Bucky loses a few moments, lost in the delicious golden swirl of warmth that curls like a friendly cat in his belly as Steve pulls one knee up onto the edge of the couch and bends down over Bucky and kisses him, kisses him, kisses him. He floats: anchored by the touchstone of Steve’s hands and lips and solid, grounding weight on top of him, and he lets himself be pressed down into the eager embrace of fluffy cushions, and tugs Steve with him. 

  
  
  


“Keep those,” Steve says, and runs a hand along the fleece-hugged length of Bucky’s arm. Because he wants to. Because he can. “There’s no sense in you putting your wet things on again when we’ve finally got you warm and dry.”

Bucky, sitting up now, swamped to the chest in blankets, still absently clutching Steve like he barely realizes he’s doing it, looking up and leaning in, and blue topaz eyes and his lips a little swollen and red—Bucky smiles at Steve from beneath his lashes. Plys the edge of Steve’s sleeve with nimble, beseeching fingers. “I would be warmer if you came back over here,” he says, even though their knees are touching and Steve is closer to him now than he would have dared to dream about a day ago. 

Steve can’t say no to that face. It’s a problem, of course, but one that Steve is absolutely thrilled to be having: he will give Bucky anything he wants. 

“Buck,” Steve says, low, and kisses the soft curve of his still-pale cheek, right at the edge of that tender mouth. “You’re sick. I gotta get you home.”

Bucky follows Steve when he draws away, leaning in closer and closer until he topples in to Steve’s side. Playful kitten-clumsiness, and wide, imploring eyes. “Don’t wanna go home,” Bucky mutters, and the noise he makes when Steve wraps an arm around his narrow shoulders and draws him in is as close to a pur as anything. 

“If you go home and eat dinner and sleep,” Steve says, using his best reasoning voice, even though he doesn’t want Bucky to leave either—god, he just wants him to stay right here, safe and warm and small, protected up against Steve’s chest where he belongs—even though he wants nothing more than to give in, “and take your time waking up, and eat breakfast in the morning… if you do all that, then you can come back to me tomorrow. How’s that sound, sweetheart?”

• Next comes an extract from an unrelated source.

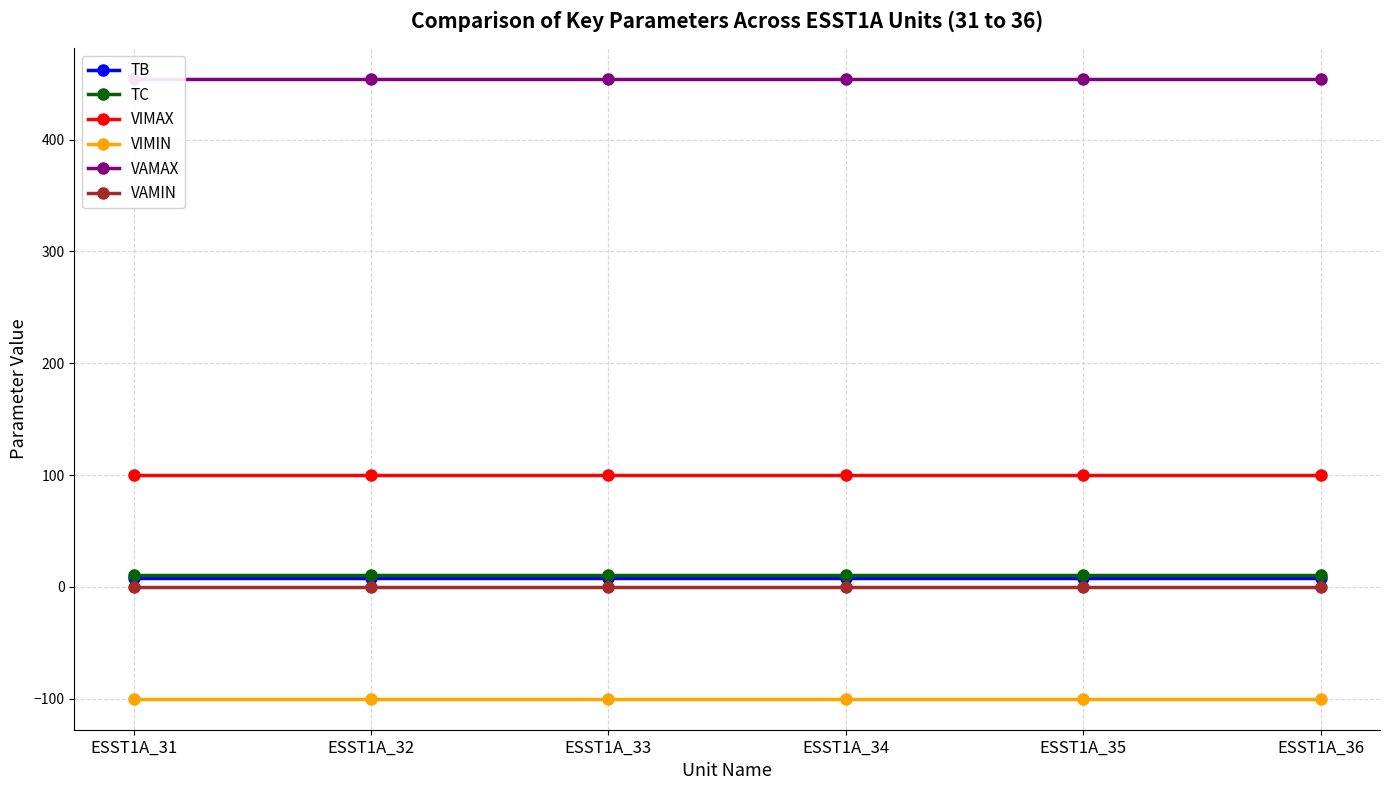

What is the spread (max minus min) of values at ESST1A_32?

554.0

“Now who’s bossy,” says Bucky. But he’s smiling again; he’s smiling, and he’s gone absolutely pliant against Steve’s chest, just a bundle of flushed contentedness for Steve to take care of. And then: “You could. Um. Steve. You could come home with me, and… make sure?”

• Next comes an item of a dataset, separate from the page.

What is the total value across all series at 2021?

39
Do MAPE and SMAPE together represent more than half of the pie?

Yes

It’s the question on the end of the sentence that makes Steve melt. The hesitation in that voice that makes Steve think that Bucky has been told no before, and often, and that’s such an absurd thought, such a sad one, that for a moment if feels like the rush of love swelling up in Steve’s throat is either going to suffocate him, or burst out into the air. 

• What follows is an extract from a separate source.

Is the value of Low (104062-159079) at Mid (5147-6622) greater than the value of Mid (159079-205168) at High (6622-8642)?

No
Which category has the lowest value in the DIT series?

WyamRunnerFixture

He takes a moment. Shoves it back. 

“Buck…” Steve starts slowly, making sure to keep touching him, so he knows it isn’t another of those outright nos. “You’re sick.”

“Not to—I know I am, Steve, I just—just to do exactly what you said, is what I meant, but of course I understand if it’s too much, or too fast, or too… or something you don’t want—”

Steve can’t say no. He just can’t. 

“Ok,” he says instead, smoothing back a few eiderdown curls. “Alright, of course it’s not too much Bucky, of course I want to. I gotta go home and take care of my dog tonight though, so do you… would you mind coming home with me? Would that be ok?”

Bucky is beaming. It’s almost too much for Steve’s heart to handle. “ _ Dog, _ ” says Bucky in delight. 

“Right,” says Steve, laughing a little, and guides Bucky in close with a hand cupped over the nape of his neck, and presses his lips to Bucky’s temple, and thinks, I love you, I love you, I love you. “Ok.”